Она принесла из кухни грязную половую тряпку и стала ею бить своего хозяина по лицу. Два мутных ручейка потекли по морщинам, обнаружилось припасенное к случаю носовое кровоизлияние: подонок что-то прошепелявил и заморгал. Мы с Мэйв дотащили его до дивана, на котором сопоставляли свои чувственности, и усадили. Он медленно покидал страну Тир-на-нОг и возвращался в состояние остолбенелости. Похоже, он начал меня узнавать.
— Позвольте мне удалиться, мистер Богал? — уважительно спросила я.
Он, вероятно, дал позволение. Мэйв проводила меня до двери. Мы обнялись в последний раз, и без единой фразы, без единого слова наши языки передали друг другу ангельский пыл наших юных маленьких душ (бессмертных).

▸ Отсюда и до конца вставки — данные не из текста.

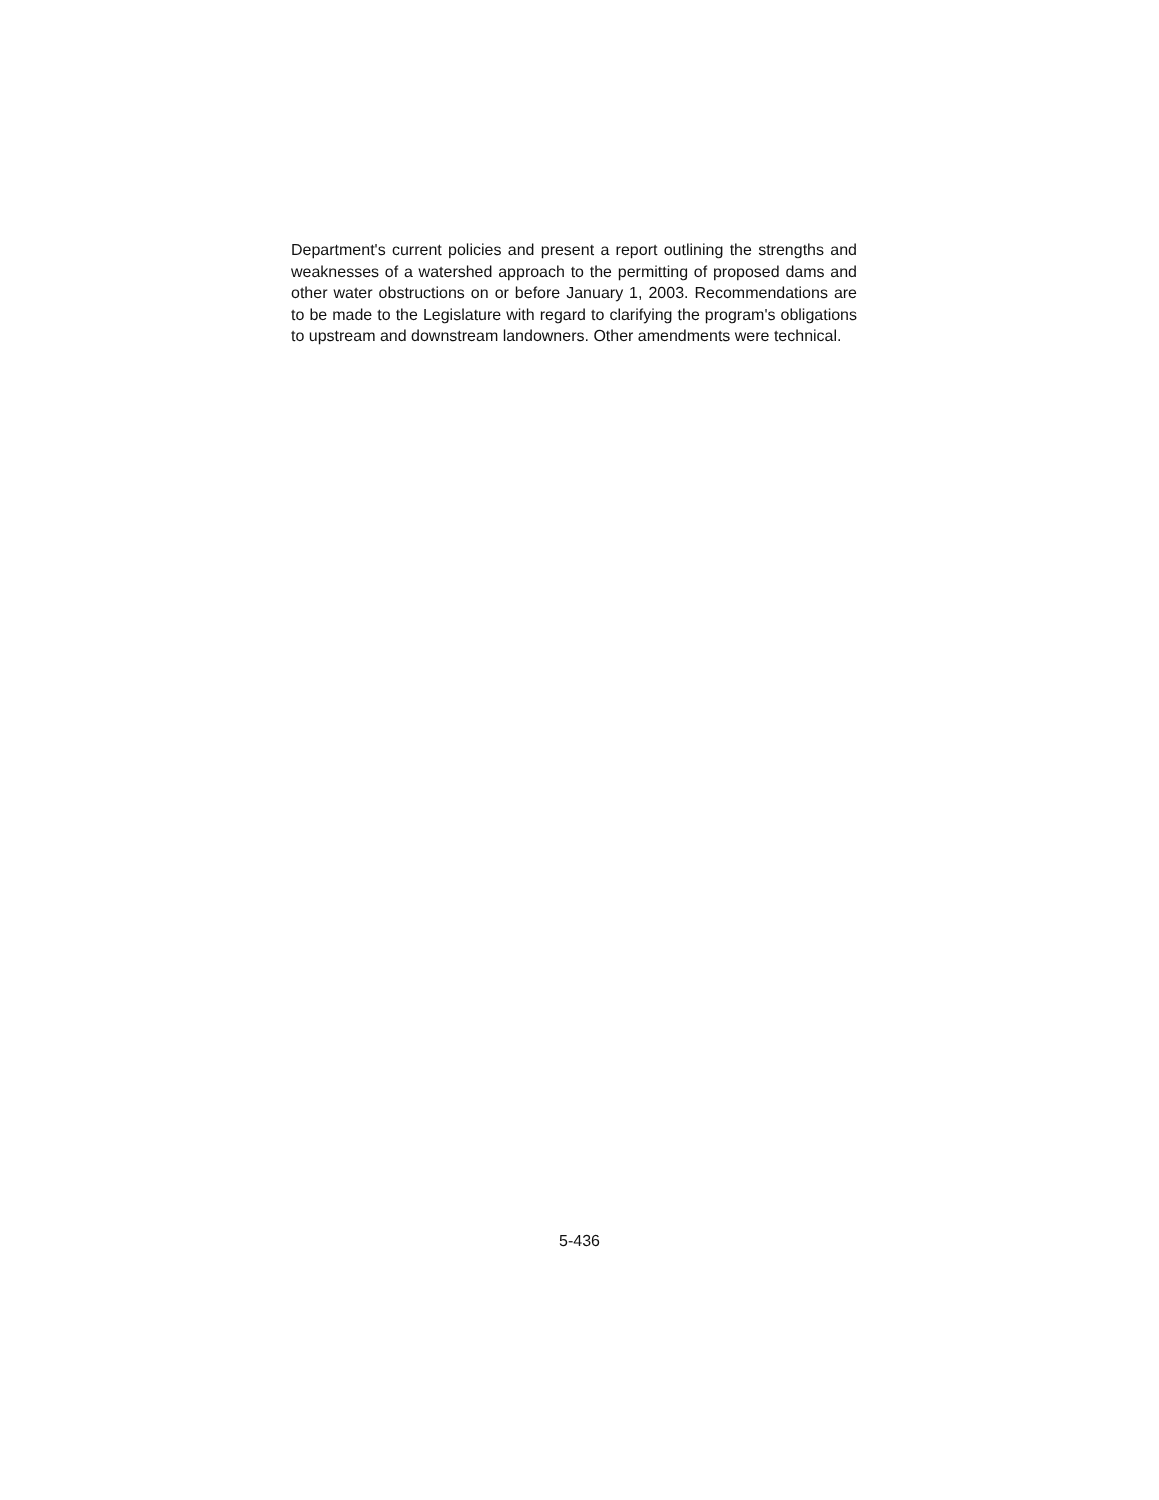Department's current policies and present a report outlining the strengths and weaknesses of a watershed approach to the permitting of proposed dams and other water obstructions on or before January 1, 2003. Recommendations are to be made to the Legislature with regard to clarifying the program's obligations to upstream and downstream landowners. Other amendments were technical.
5-436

На протяжении всего ужина я ни о чем не думала и по-идиотски улыбалась. Мэри посматривала на меня испытующе. Мама вязала носки для уже вернувшегося папы. Сам папа оставался в столовой недолго и после ужина быстро уединился в своей комнате (он занял комнату Джоэла). Папа оставался таким же медведем и стал еще большим змеем.
Выждав несколько минут и удостоверившись, что он не подслушивает за дверью, я поведала Мэри и маме приключения Богала. Веселье быстро переросло в истерический хохот. Естественно, я не очень распространялась насчет Мэйв, только подчеркнула оригинальность способа, которым она хотела вывести нашего поэта из лимбического состояния. Маму от смеха скрутило так, что она чуть не задохнулась. Сестрица вела себя более сдержанно, но, судя по ее виду, что-то заподозрила.
8 марта
Девственна ль я все еще или больше не?
Надо будет откровенно поговорить об этом с Мэри, чтобы совесть была чиста.
Я больше склоняюсь к тому, что «все еще».